Last day of three days in Tohoku disaster area. We woke to a beautiful morning with a bright autumn sun on a smooth ocean. Such a different view than the one eight months ago.
Rikuzentakada was a jewel of a small community. Population of 17,000, it had a mild climate and a great deal of natural beauty. It’s downtown area was also built on a wide plain at sea level facing the ocean. It has been completely destroyed. It is just isn’t there anymore. A few buildings are still standing — but mostly the shops and houses and businesses are simply gone.

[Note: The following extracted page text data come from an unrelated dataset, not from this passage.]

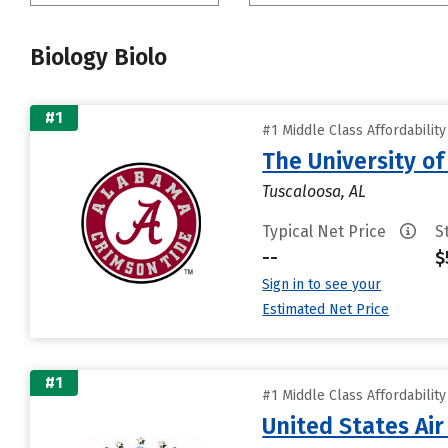
Biology Biolo
#1
#1 Middle Class Affordabilit
The University o
Tuscaloosa, AL
Typical Net Price
S
--
$
Sign in to see your
Estimated Net Price
#1
#1 Middle Class Affordabilit
United States Ai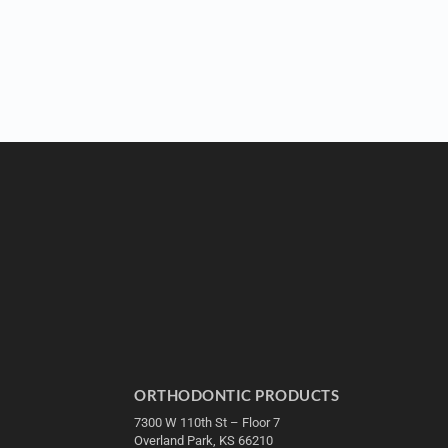
ORTHODONTIC PRODUCTS
7300 W 110th St – Floor 7
Overland Park, KS 66210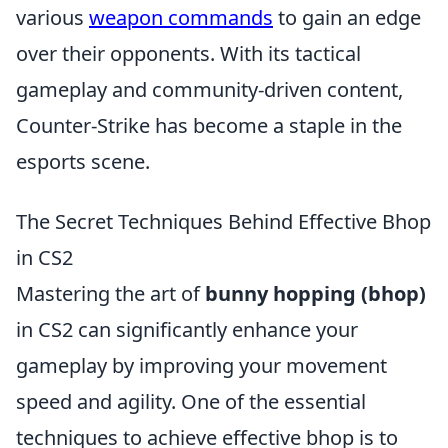
various
weapon commands
to gain an edge
over their opponents. With its tactical
gameplay and community-driven content,
Counter-Strike has become a staple in the
esports scene.
The Secret Techniques Behind Effective Bhop
in CS2
Mastering the art of
bunny hopping (bhop)
in CS2 can significantly enhance your
gameplay by improving your movement
speed and agility. One of the essential
techniques to achieve effective bhop is to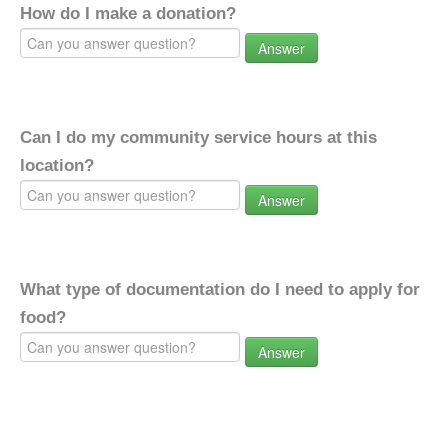
How do I make a donation?
Answer
Can I do my community service hours at this
location?
Answer
What type of documentation do I need to apply for
food?
Answer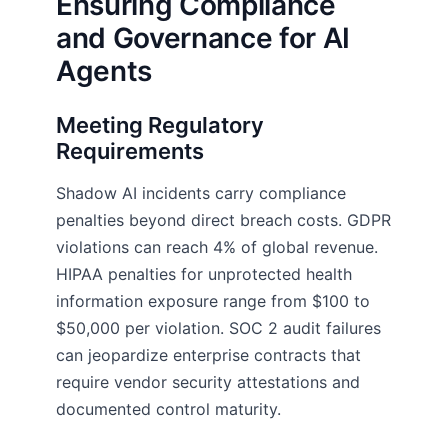
Ensuring Compliance
and Governance for AI
Agents
Meeting Regulatory
Requirements
Shadow AI incidents carry compliance
penalties beyond direct breach costs. GDPR
violations can reach 4% of global revenue.
HIPAA penalties for unprotected health
information exposure range from $100 to
$50,000 per violation. SOC 2 audit failures
can jeopardize enterprise contracts that
require vendor security attestations and
documented control maturity.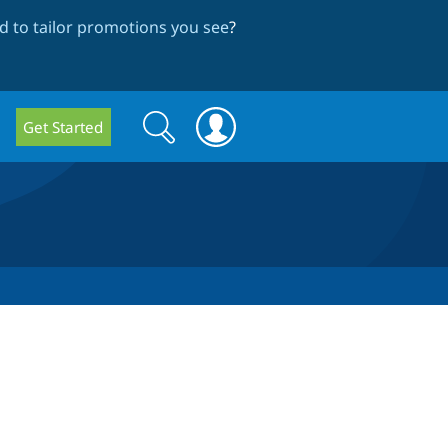
 to tailor promotions you see
?
Search
Search
Get Started
form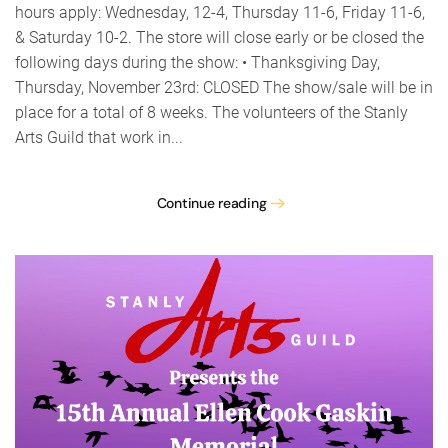
hours apply: Wednesday, 12-4, Thursday 11-6, Friday 11-6,
& Saturday 10-2. The store will close early or be closed the
following days during the show: • Thanksgiving Day,
Thursday, November 23rd: CLOSED The show/sale will be in
place for a total of 8 weeks. The volunteers of the Stanly
Arts Guild that work in...
Continue reading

We spend the day with two pretty ordinary guys. Fukuda-san is a former politician in his mid-fifties. He stopped working with government a few years ago. Tamara-san is bit older; they’ve been friends for 35 years. Tamara-san is the President of a large Driving Training School. They are both filled with ideas they are putting into action. Tamara-san has started a company called Natsukashii Mirai which means, literally, “the future you long for because you remember it from the past.” It is a business incubator founded for a ten year period to give birth to 7-8 businesses that can make a difference in the community. Part of the difference Tamara-san wants to make is that he want’s young people to go ahead and leave — as they will — and go to Tokyo, but to come back to good jobs in Rikuzentakada.
Fukuda-san talks about how government can’t create anything new. People need to do that. Govenment goes in circles, ending up in the same place. Upward spirals are what is needed now. We need to really unleash the creativity of people to make a new future that combines old traditions with new technologies he says. We need to plan and build differently for a future we want, not the past. Talk about new building styles and zero-emissions. Crazy ideas like, perhaps the young people who can run from a tsunami should live on lower ground than old people – but in 30 or 40 years they’ve be old people so that won’t work!
They were both so alive and engaged. They believe that what they are doing is important for the restoration of their community as well as a model for the rest of Japan. Tamara-san, who has a big collection of smile wrinkles at the corners of his eyes, says I’m a merchant priest. Later I say to him, I imagine you’ve been a merchant priest for a long time — 3.11 created a context in which you could step forward more and offer yourself and your ideas. I asked, how do we help others step forward as well? Iwai-san, an old friend and colleague, a business executive from Tokyo who has been doing extensive volunteer work in Ishinomaki, another tsunami struck community, joined us as well. His comment was powerful: people have changed since 3.11, but the old system is still in place. Fukuda-san and Tamara-san nod in agreement.
Their sense is that even though so much has been destroyed, we can create a wonderful new community.
When I arrived in Japan this past spring, three weeks after the triple disasters, I started to believe that the ways in which the Tohoku was re-created would have profound implications for the rest of Japan and all the world. It seemed possible that the dynamics of collective culture, combined with overwhelming needs, might unleash a collective creativity. That’s what is happening in Rikuzentakada! We came here because Ooki-san, an executive with a major Tokyo public relations firm visited here twice the summer and was overwhelmed by what he saw. He came to our of our Youth Community Leader Dialogs in August and came away thinking that dialog with youth here might be one of the keys. The purpose of our meeting today was to test the waters. I suspect we’ll be back both with Youth Dialog as well as Future Center work.
Part of what makes this story inspirational for me is that Fukuda-san and Tamara-san are, at many levels, just a couple of ordinary guys. We find them in communities everywhere. People who are called forward to offer their leadership in a time of need. I suspect that if they lived in the US, both would be Republicans — but those labels really don’t mean very much when we start to work with each other in community.
It’s been a honor to be with them today and I look forward to my next visit.